I only write my blog not newspapers and I am sad I am no longer allowed to take photos. I will miss sharing and rating my school dinners and I’ll miss seeing the dinners you send me too. I don’t think I will be able to finish raising enough money for a kitchen for Mary’s Meals either.

Goodbye,
VEG

Hi,
Veg’s Dad, Dave, here. I felt it’s important to add a few bits of info to the blog tonight. Martha’s school have been brilliant and supportive from the beginning and I’d like to thank them all. I contacted Argyll and Bute Council when Martha told me what happened at school today and they told me it was their decision to ban Martha’s photography.

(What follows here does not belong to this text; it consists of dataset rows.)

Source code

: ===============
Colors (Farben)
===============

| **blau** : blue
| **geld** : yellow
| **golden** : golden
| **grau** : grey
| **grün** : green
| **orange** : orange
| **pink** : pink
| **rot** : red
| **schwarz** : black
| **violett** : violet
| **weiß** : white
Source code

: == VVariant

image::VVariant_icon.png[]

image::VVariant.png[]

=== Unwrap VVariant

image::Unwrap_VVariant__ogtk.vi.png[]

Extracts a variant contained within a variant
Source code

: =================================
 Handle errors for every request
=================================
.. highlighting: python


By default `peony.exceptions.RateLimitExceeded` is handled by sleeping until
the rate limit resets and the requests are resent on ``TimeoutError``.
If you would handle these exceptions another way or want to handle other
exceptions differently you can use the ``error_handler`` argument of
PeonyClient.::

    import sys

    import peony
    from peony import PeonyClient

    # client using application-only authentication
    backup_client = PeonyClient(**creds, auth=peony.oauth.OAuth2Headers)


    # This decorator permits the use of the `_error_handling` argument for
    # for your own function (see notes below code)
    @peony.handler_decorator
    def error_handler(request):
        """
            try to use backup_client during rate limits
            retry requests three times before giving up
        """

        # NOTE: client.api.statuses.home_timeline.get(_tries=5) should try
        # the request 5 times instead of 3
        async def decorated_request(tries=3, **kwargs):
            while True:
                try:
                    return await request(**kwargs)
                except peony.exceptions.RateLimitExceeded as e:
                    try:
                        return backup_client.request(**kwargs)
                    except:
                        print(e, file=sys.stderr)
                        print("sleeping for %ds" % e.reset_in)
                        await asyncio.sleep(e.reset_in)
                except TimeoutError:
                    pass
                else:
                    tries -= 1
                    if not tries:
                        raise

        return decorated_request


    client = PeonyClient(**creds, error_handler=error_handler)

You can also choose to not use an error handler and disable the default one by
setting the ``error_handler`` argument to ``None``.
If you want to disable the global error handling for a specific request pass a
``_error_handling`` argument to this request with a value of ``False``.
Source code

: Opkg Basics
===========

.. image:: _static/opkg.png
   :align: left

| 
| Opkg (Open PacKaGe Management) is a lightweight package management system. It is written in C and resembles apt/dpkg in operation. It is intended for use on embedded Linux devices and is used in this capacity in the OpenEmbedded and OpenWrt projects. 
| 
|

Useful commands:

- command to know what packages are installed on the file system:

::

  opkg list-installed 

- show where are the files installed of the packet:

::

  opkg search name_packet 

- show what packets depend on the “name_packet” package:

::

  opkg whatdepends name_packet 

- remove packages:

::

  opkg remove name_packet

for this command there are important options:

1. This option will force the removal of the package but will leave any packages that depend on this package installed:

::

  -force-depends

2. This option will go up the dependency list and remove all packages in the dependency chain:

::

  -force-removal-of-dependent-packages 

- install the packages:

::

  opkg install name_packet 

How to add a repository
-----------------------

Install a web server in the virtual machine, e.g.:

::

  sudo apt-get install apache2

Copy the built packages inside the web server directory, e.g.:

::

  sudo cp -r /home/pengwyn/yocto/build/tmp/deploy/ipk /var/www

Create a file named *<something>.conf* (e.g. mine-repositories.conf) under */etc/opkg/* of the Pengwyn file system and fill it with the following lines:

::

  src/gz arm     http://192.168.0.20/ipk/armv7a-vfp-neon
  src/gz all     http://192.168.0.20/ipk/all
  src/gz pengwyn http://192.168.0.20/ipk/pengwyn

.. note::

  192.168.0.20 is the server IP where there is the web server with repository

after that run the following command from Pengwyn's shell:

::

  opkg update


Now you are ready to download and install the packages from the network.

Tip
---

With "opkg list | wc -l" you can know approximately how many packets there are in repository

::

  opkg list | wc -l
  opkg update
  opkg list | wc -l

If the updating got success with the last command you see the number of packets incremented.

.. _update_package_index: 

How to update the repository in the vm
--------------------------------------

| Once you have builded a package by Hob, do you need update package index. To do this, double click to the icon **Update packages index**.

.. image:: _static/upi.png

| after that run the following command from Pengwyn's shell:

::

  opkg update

It is a shame that a blog that today went through 2 million hits, which has inspired debates at home and abroad and raised nearly £2000 for charity is forced to end.
Dave Payne
Now fortunately, local and international outrage has forced the council to back down:
A controversial ban preventing a nine-year-old girl from photographing her school meals has been lifted following a storm of protest on the internet.

Martha Payne, from Argyll, has now recorded more than three million hits on her NeverSeconds blog [Current figure over 6.5 million.]

Argyll and Bute Council said press coverage of the blog had led catering staff to fear for their jobs. But council leader Roddy McCuish later told the BBC he had instructed senior officials to lift the ban immediately. The schoolgirl's father, David Payne, who helped her set up the blog, welcomed the decision.

Martha began publishing photographs of her Lochgilphead Primary School lunches on 30 April. She gave each meal a 'food-o-meter' and health rating, and counted the number of mouthfuls it took her to eat it. She had been using the blog to raise money for the Mary's Meals charity. …

… Publicity caused by the ban helped the schoolgirl smash through her £7,000 fundraising target for the Mary's Meals charity - with total pledges of more than £30,000 being made by Friday afternoon. [Total now over £85,429]
Not knowing the British system, it is difficult to understand why the council is involved in the first place and never having been a bureaucrat, I am therefore unable to think with the sort of robotic mindset of the type of person who would consider such a ban to be a good idea. Perhaps one of our British readers can enlighten me.

It is a wonderful thing to see a child taking the initiative and starting something successful. She deserves every success she can achieve and should be encouraged as an example to others, not stamped down by local PC fascists.